Es ist die alte Geschichte: Mann langweilt sich, man spielt ein bisschen mit dem Physikbaukasten und Puff! ist man auf der Flucht vor einem aus Leichenteilen bestehenden, mordenden Monster. So weit, so bekannt. Aber Mary Shelleys romantischer Roman ist weit mehr als das. In der Tat erweist sich Frankenstein als philosophische Studie, die in den Tiefen der Gesellschaft nach Identität und Sprachentwicklung gräbt.
Das Monster, das nicht näher benamst wird – Frankenstein heißt nur sein Erschaffer –, irrt gottlos und -verlassen aus dem Labor und begibt sich auf die Suche nach Freundschaft und Zuneigung. Es zieht von Dorf zu Dorf und richtet durch grobmotorisches Unvermögen nur Chaos an, wohin es auch kommt. Völlig unverstanden wird es mit Fackeln und Mistgabeln davongejagt und lebt schließlich ein einsames Leben mitten im Wald. Dort findet es einen Koffer voller Bücher und wird schließlich gebildeter als alle anderen Figuren des Romans. Und wesentlich eloquenter als sein Erschaffer Viktor. Im hinteren Drittel seiner Erzählungen erreicht es endlich das Spiegelstadium, befindet sich für hässlich und unliebenswürdig und verlangt von Viktor, ihm eine Braut zu erschaffen. Dieser jedoch weigert sich und zerstört die angefangene Monsterin sogleich wieder. Fortan sieht er sich auf ewig verfolgt von seinem eigenen Erzeugnis.

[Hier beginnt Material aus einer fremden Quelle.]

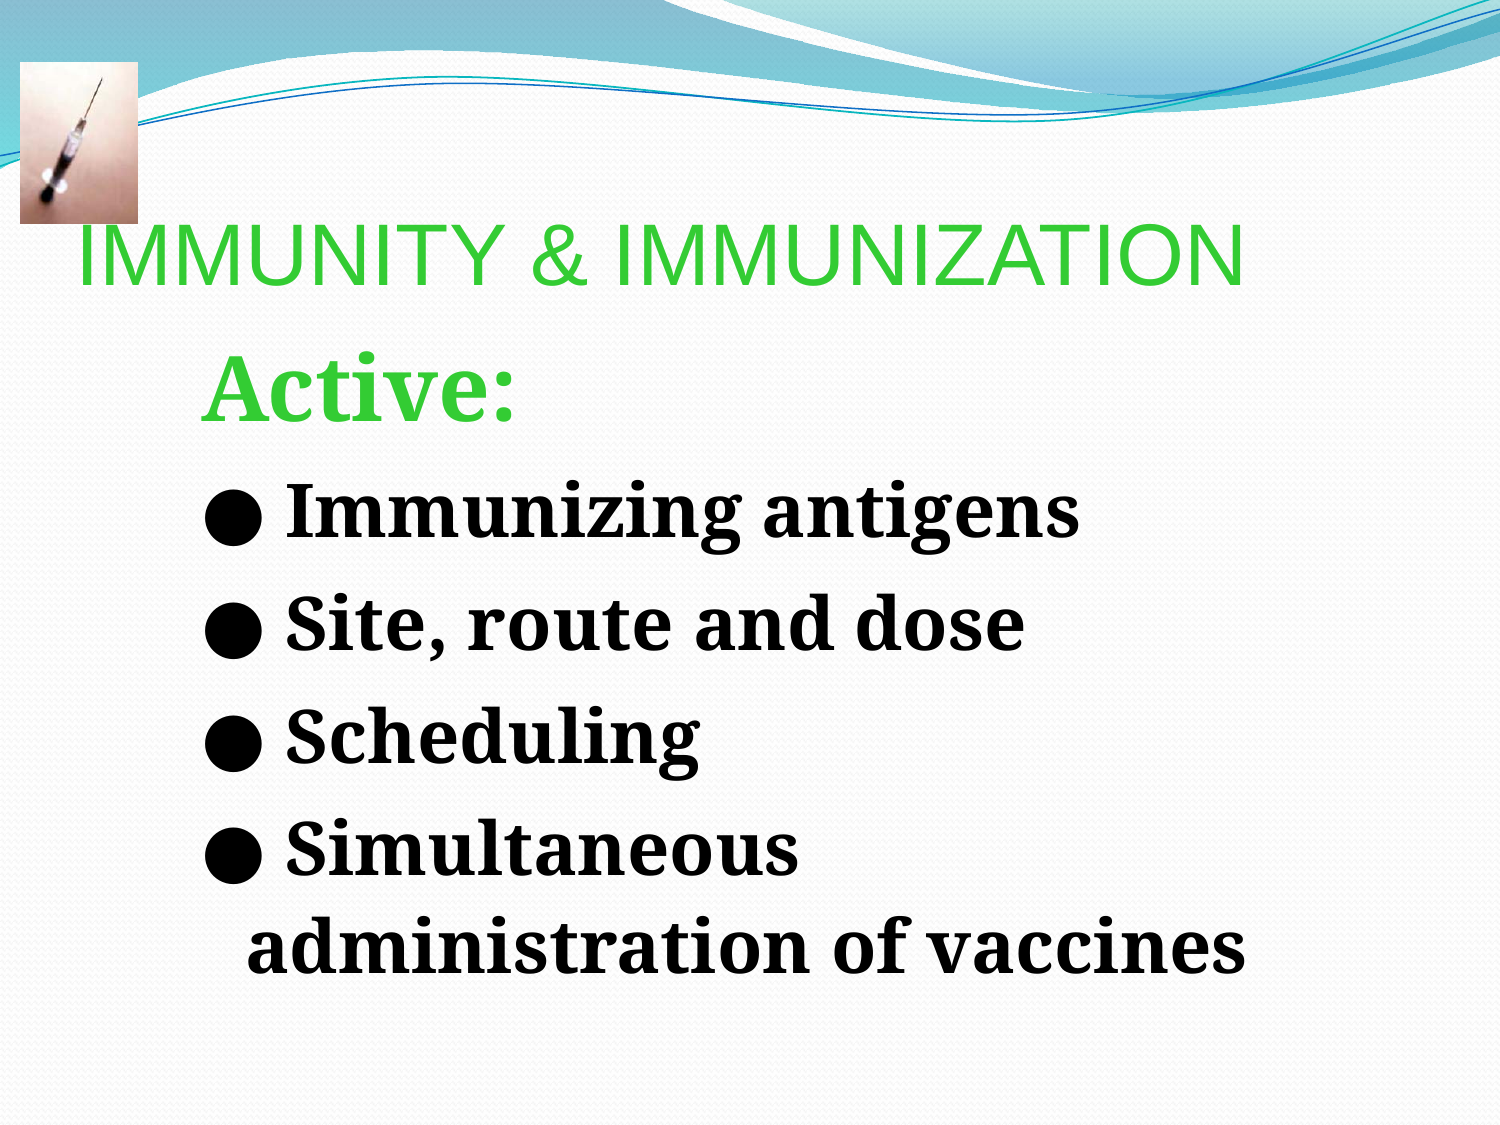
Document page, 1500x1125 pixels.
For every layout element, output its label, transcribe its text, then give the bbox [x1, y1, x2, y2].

list Active: ● Immunizing antigens ● Site, route and dose ● Scheduling ● Simultaneous administration of vaccines [186, 312, 1391, 1000]
title IMMUNITY & IMMUNIZATION [75, 115, 1425, 303]
picture [20, 62, 138, 224]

Kommen wir nun zu Daseinsberechtigung auf diesem Blog, denn tatsächlich führt der Weg Viktors über Berge, Täler und reißende Flüsse bis schließlich ins schöne Mainz:
„We had agreed to descend the Rhine in a boat from Strasburgh to Rotterdam, whence we might take shipping for London. During this voyage, we passed many willowy islands, and saw several beautiful towns. We stayed a day at Manheim, and, on the fifth from our departure from Strasburgh arrived at Mayence. The course of the Rhine below Mayence becomes much more picturesque. The river descends rapidly, and winds between hills, not high, but steep, and of beautiful forms.” (Shelley 238) {1]
Nun wird Mainz nur zwei klägliche Male erwähnt, aber trotzdem wird auf die Schönheit und Idylle des Rheins hingewiesen und es wäre sogar möglich, Frankensteins Route eins zu eins nachzufahren.

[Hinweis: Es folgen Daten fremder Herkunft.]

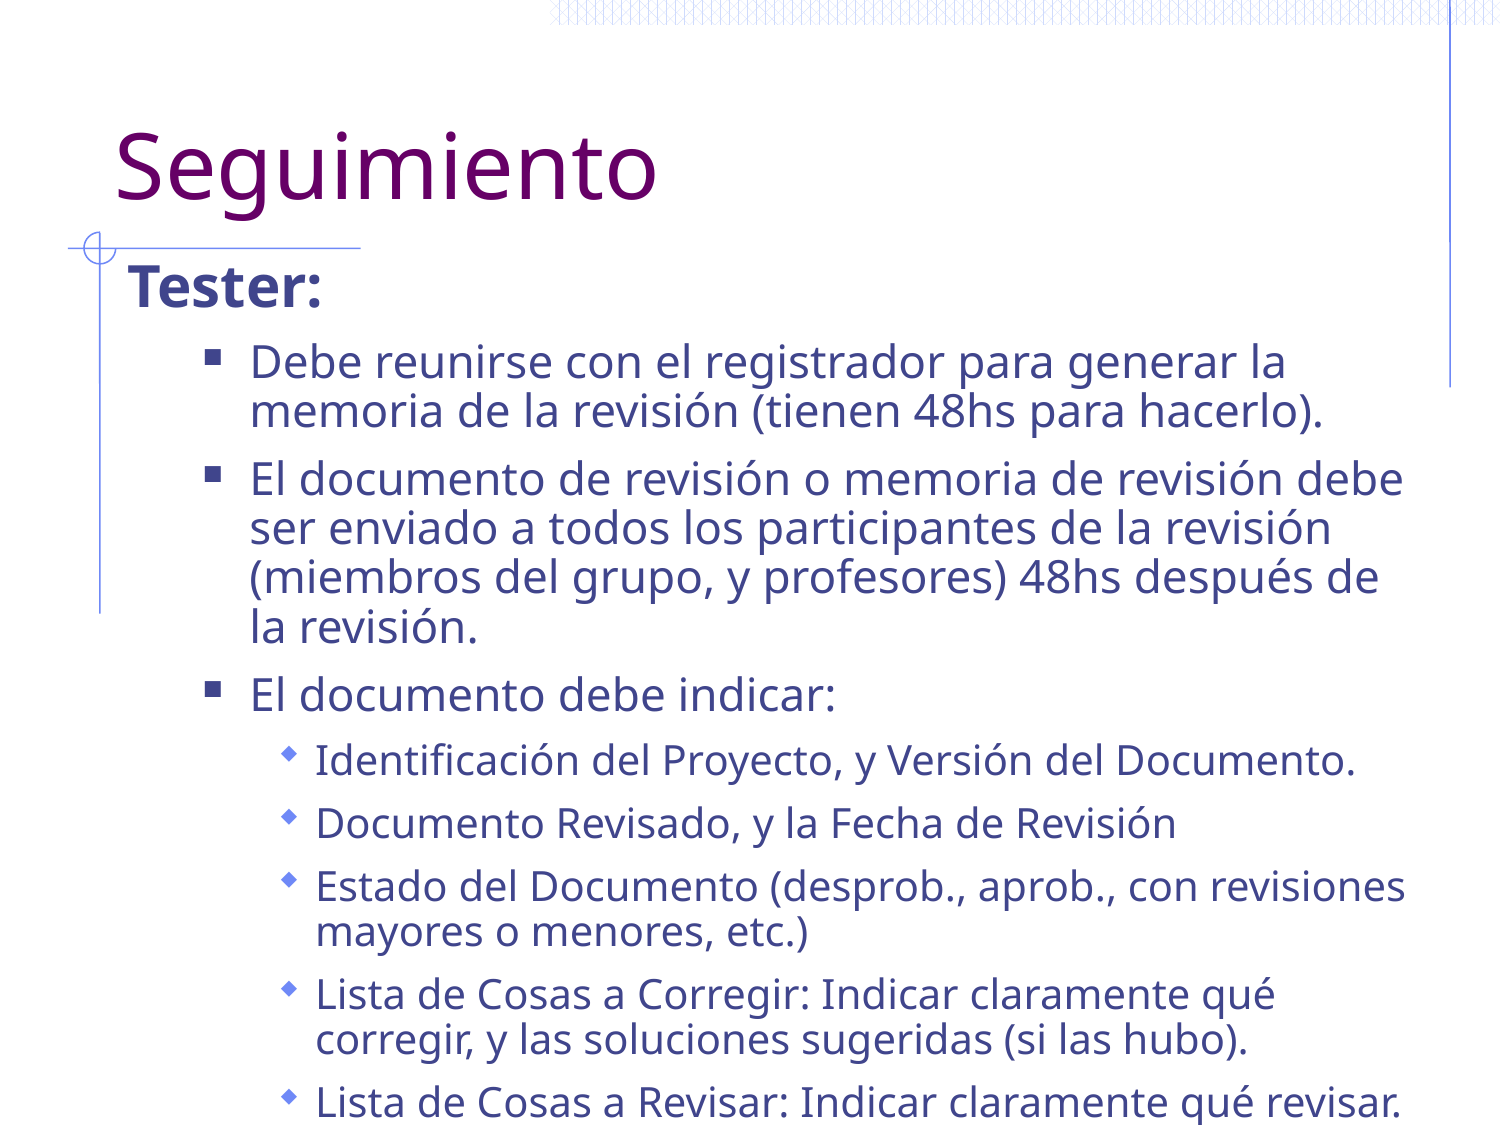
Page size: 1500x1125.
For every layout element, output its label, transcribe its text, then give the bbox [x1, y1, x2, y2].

title Seguimiento [99, 37, 1376, 226]
list Tester: Debe reunirse con el registrador para generar la memoria de la revisión (tienen 48hs para hacerlo). El documento de revisión o memoria de revisión debe ser enviado a todos los participantes de la revisión (miembros del grupo, y profesores) 48hs después de la revisión. El documento debe indicar: Identificación del Proyecto, y Versión del Documento. Documento Revisado, y la Fecha de Revisión Estado del Documento (desprob., aprob., con revisiones mayores o menores, etc.) Lista de Cosas a Corregir: Indicar claramente qué corregir, y las soluciones sugeridas (si las hubo). Lista de Cosas a Revisar: Indicar claramente qué revisar. [112, 249, 1438, 1125]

Zugegeben, die Handlungsebenen von Frankenstein sind bisweilen sperrig, nicht leicht zu durchschauen, nichtsdestotrotz lohnt sich der Griff zu dem Klassiker. Die Grundzüge des Romans sind gemeinhin bekannt, doch kaum einer kennt die ganze Geschichte. Nach kurzer Zeit beginnt man, Sympathie für das Monster zu entwickeln, denn im Grunde sucht es nur nach Liebe und Freundschaft. Viktor hingegen kommt daher wie ein verwöhnter Elitestudent, der Gefallen darin findet, Gott zu spielen. Gerade wenn es in den nächsten Tagen wieder stürmt und blitzt draußen, kann man Frankenstein getrost zur Hand nehmen und sich begruseln lassen, in Viktor Frankensteins Labor in Ingolstadt.
[1] Shelley, Mary. Frankenstein, or the Modern Prometheus. Stuttgart: Reclam Verlag, 2013.